How does Z1 recover the data in this case other than alerting you of which files it cannot repair so that you can overwrite them?

viraptor · on May 29, 2022

Why do you have bitrot to begin with? That's what scheduled scrubbing is for. You could of course by very unlucky and have a drive fail and the other get corruption on the same day, but check how often you find issues with scrubbing and tell me how likely that scenario is.

InvaderFizz · on May 29, 2022

I've had hundreds of drives in hundreds of terabytes of appliances over years. URE and resilver is a common occurrence, as in every monthly scrub across 200+ drives. This isn't 200 drives in a single array, this is over 4 appliances geographically distributed.

The drives have been champs overall, they're approaching an average runtime of about 8 years. During that 8 years we've lost about 20% of the drives in various ways.

It is almost guaranteed that when a drive fails, another drive will have a URE during the resilver process.
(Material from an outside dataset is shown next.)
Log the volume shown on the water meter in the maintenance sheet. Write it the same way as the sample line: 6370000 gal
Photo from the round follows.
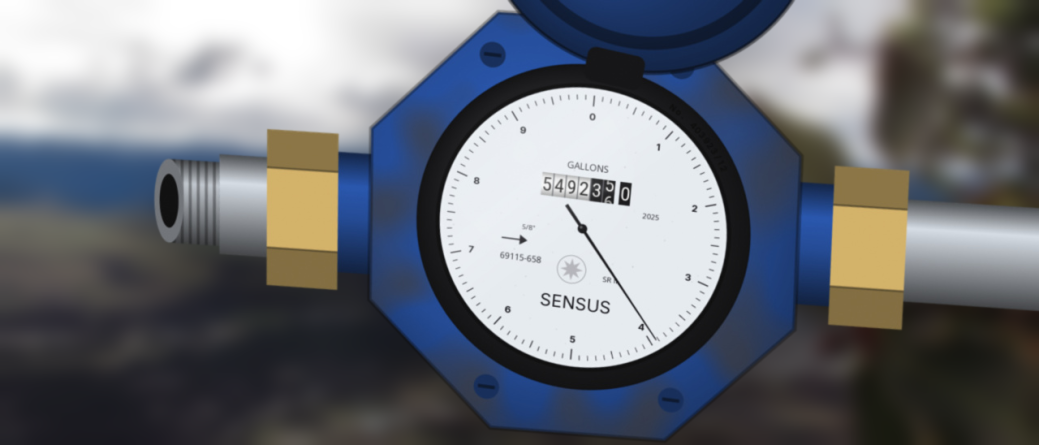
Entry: 5492353.9 gal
This is a non-issue as we run RAID-Z3 with multiple online hotspares.

viraptor · on May 30, 2022

> monthly scrub

Are they used 24/7 at high iops? Why not nightly scrub?

InvaderFizz · on May 30, 2022

We could do weekly. The volume of data is large enough that even sequential scrubbing when idle is about an 18 hour operation. As it is, we're happy with monthly scrubbing on the Z3 arrays. We don't bother pulling drives until they run out of reallocatable sectors, this extends the service lifetime by a year in most cases.

I intentionally provisioned one of the long term archive only appliances with 12 hot spares. This was to prevent the need for a site visit again before we lifecycle the appliance. Currently down to seven hot spares.

That replacement will probably happen later this year. Should reduce the colo cost by power requirement reduction enough that the replacement 200TB appliance pays for itself in 18 months.

1500100900 · on May 29, 2022

They mean: lose one drive and have another with bit rot.

anarcat · on May 29, 2022

ah. right. that's the bit I was missing (pun intended).

thanks for the clarification.

in that sense, yes, of course, if you have bit rot and another disk failing, things go south with just two disk. ZFS is not magic.